BEGIN Information given

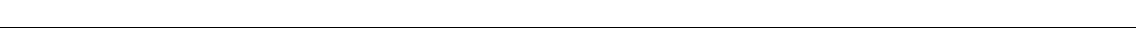
Fig. 1 Phosphorylation of Tau in PGRN-KI mice. a Immunohistochemistry with anti-phospho-TDP43 antibody revealed nuclear rod-like aggregates in NeuN- positive neurons of the frontal cortex (M2) of PGRN-KI mice at 24 weeks of age, but no such aggregates were observed in C57Bl/6J mice (left panels). Anti-TDP43 antibody with DAB (middle panel) revealed cytoplasmic stains (white arrow) and heterogeneous nuclear staining (black arrow). Anti-TDP43 antibody revealed nuclear and cytoplasmic staining, indicated by arrows (right panels). b Western blots for pTDP43 (pS409/410) of the sarkosyl-insoluble fraction of whole cerebral cortex from B6 and PGRN-KI mice at 24 weeks of age. Insoluble fractions contained full-length (FL) and C-terminal fragment (CTF) of phosphorylated TDP43. c Ubiquitin staining revealed cytoplasmic aggregates at 24 weeks (white arrow), and the abundance of nuclear aggregates increased at 48 weeks of age (black arrow). Representative images were taken from M2. d Summary of TDP43 and ubiquitin staining in various regions at the indicated time points. ‘ + ’ , 1 – 4 positive cells/ fi eld; ‘ ++ ’ , 5 or more positive cells/ fi eld ( fi eld size: 430 × 550 μ m). e Three types of anti-phospho-tau antibodies yielded different stain patterns in frontal associated cortex (FrA) of PGRN-KI mice. Anti-phospho-Ser203-tau antibody stained neuropils of PGRN-KI mice from 4 weeks of age, whereas anti-phospho-Thr220-tau antibody stained cytoplasm and neurites of PGRN-KI mice from 12 weeks of age. Anti-phospho-Ser191/Thr194-tau (AT8) antibody stained cytoplasm of cortical neurons only at 48 weeks. The similar chronological changes were observed in M2 and RSD. Antibody absorption was performed using each phosphorylated tau peptide. f Western blots with anti-phospho-Ser203-tau, anti- phospho-Thr220-tau, and anti-phospho-Ser191/Thr194-tau (AT8) antibodies. g Quantitative analyses of western blots with four mice at each time point. * p < 0.05; ** p < 0.01 ( N = 4, Student ’ s t -test). Averages and s.e.m. are shown. p -values are shown in Supplementary Data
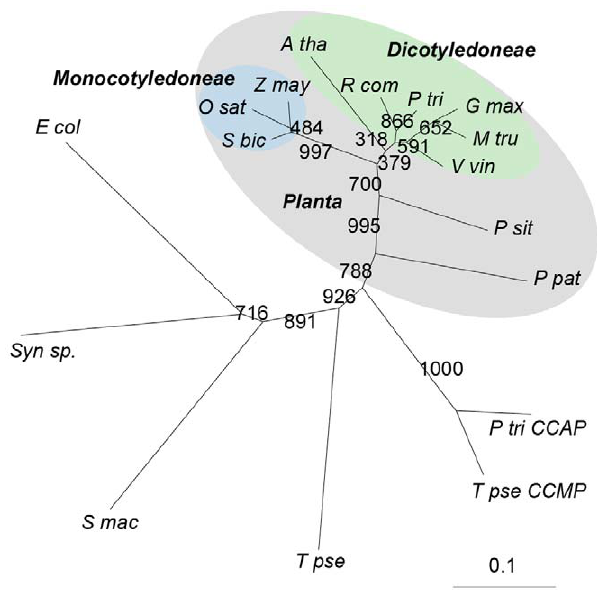
Figure 2. Unrooted tree depicting phylogenetic relationships for catalytic domains of cyanases. The tree was constructed using the neighbour-joining method. Bootstrap values were calculated on 1,000 repeats of the initial alignment using a seed value of 111. The length of lines connecting the proteins indicates the mean number of estimated substitutions per site. And the scale bar represents 0.1 substitution per site. Accession numbers for each cyanase are listed in Table 1. Cyanases from plants are highlighted in grey, cyanases from Dicotyledoneae are highlighted in green and cyanases from Mono- cotyledoneae are highlighted in blue.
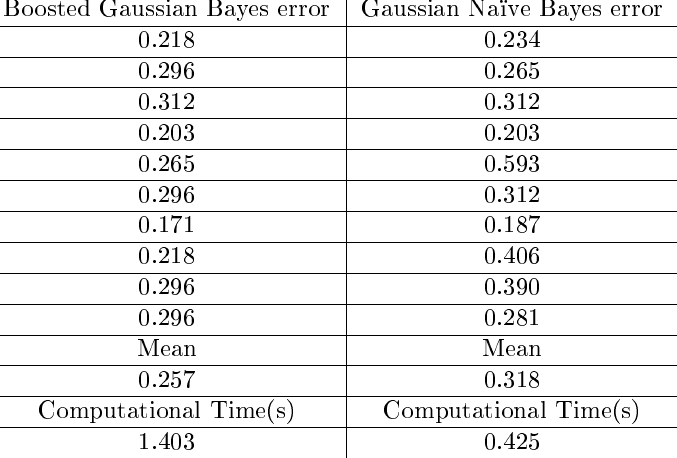
Table 2. Comparison of the results.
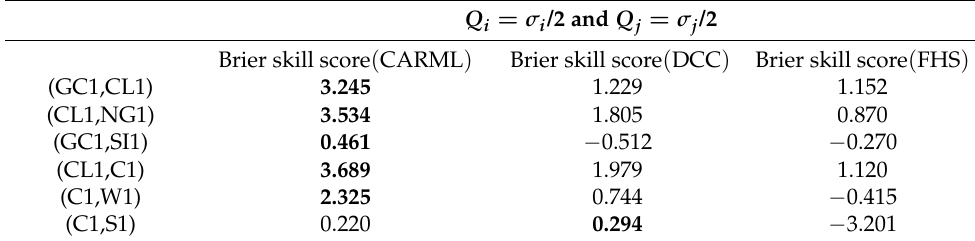
Table 3. Brier skill scores for the selected pairs of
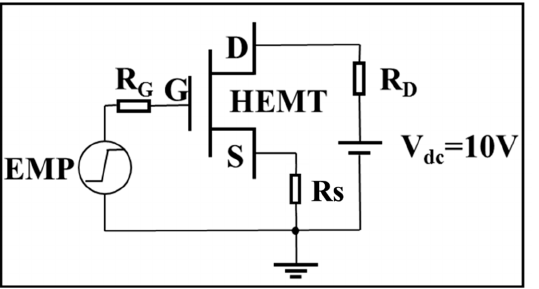
Figure 14. The simulation circuit with an external resistance R G at the gate, R D at the drain and R S at the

END Information given

Required work: Omit the pictures, then retype the remaining material without a single change.

Exercise result:
Fig. 1 Phosphorylation of Tau in PGRN-KI mice. a Immunohistochemistry with anti-phospho-TDP43 antibody revealed nuclear rod-like aggregates in NeuN- positive neurons of the frontal cortex (M2) of PGRN-KI mice at 24 weeks of age, but no such aggregates were observed in C57Bl/6J mice (left panels). Anti-TDP43 antibody with DAB (middle panel) revealed cytoplasmic stains (white arrow) and heterogeneous nuclear staining (black arrow). Anti-TDP43 antibody revealed nuclear and cytoplasmic staining, indicated by arrows (right panels). b Western blots for pTDP43 (pS409/410) of the sarkosyl-insoluble fraction of whole cerebral cortex from B6 and PGRN-KI mice at 24 weeks of age. Insoluble fractions contained full-length (FL) and C-terminal fragment (CTF) of phosphorylated TDP43. c Ubiquitin staining revealed cytoplasmic aggregates at 24 weeks (white arrow), and the abundance of nuclear aggregates increased at 48 weeks of age (black arrow). Representative images were taken from M2. d Summary of TDP43 and ubiquitin staining in various regions at the indicated time points. ‘ + ’ , 1 – 4 positive cells/ fi eld; ‘ ++ ’ , 5 or more positive cells/ fi eld ( fi eld size: 430 × 550 μ m). e Three types of anti-phospho-tau antibodies yielded different stain patterns in frontal associated cortex (FrA) of PGRN-KI mice. Anti-phospho-Ser203-tau antibody stained neuropils of PGRN-KI mice from 4 weeks of age, whereas anti-phospho-Thr220-tau antibody stained cytoplasm and neurites of PGRN-KI mice from 12 weeks of age. Anti-phospho-Ser191/Thr194-tau (AT8) antibody stained cytoplasm of cortical neurons only at 48 weeks. The similar chronological changes were observed in M2 and RSD. Antibody absorption was performed using each phosphorylated tau peptide. f Western blots with anti-phospho-Ser203-tau, anti- phospho-Thr220-tau, and anti-phospho-Ser191/Thr194-tau (AT8) antibodies. g Quantitative analyses of western blots with four mice at each time point. * p < 0.05; ** p < 0.01 ( N = 4, Student ’ s t -test). Averages and s.e.m. are shown. p -values are shown in Supplementary Data
Figure 2. Unrooted tree depicting phylogenetic relationships for catalytic domains of cyanases. The tree was constructed using the neighbour-joining method. Bootstrap values were calculated on 1,000 repeats of the initial alignment using a seed value of 111. The length of lines connecting the proteins indicates the mean number of estimated substitutions per site. And the scale bar represents 0.1 substitution per site. Accession numbers for each cyanase are listed in Table 1. Cyanases from plants are highlighted in grey, cyanases from Dicotyledoneae are highlighted in green and cyanases from Mono- cotyledoneae are highlighted in blue.
Table 2. Comparison of the results.
Table 3. Brier skill scores for the selected pairs of
Figure 14. The simulation circuit with an external resistance R G at the gate, R D at the drain and R S at the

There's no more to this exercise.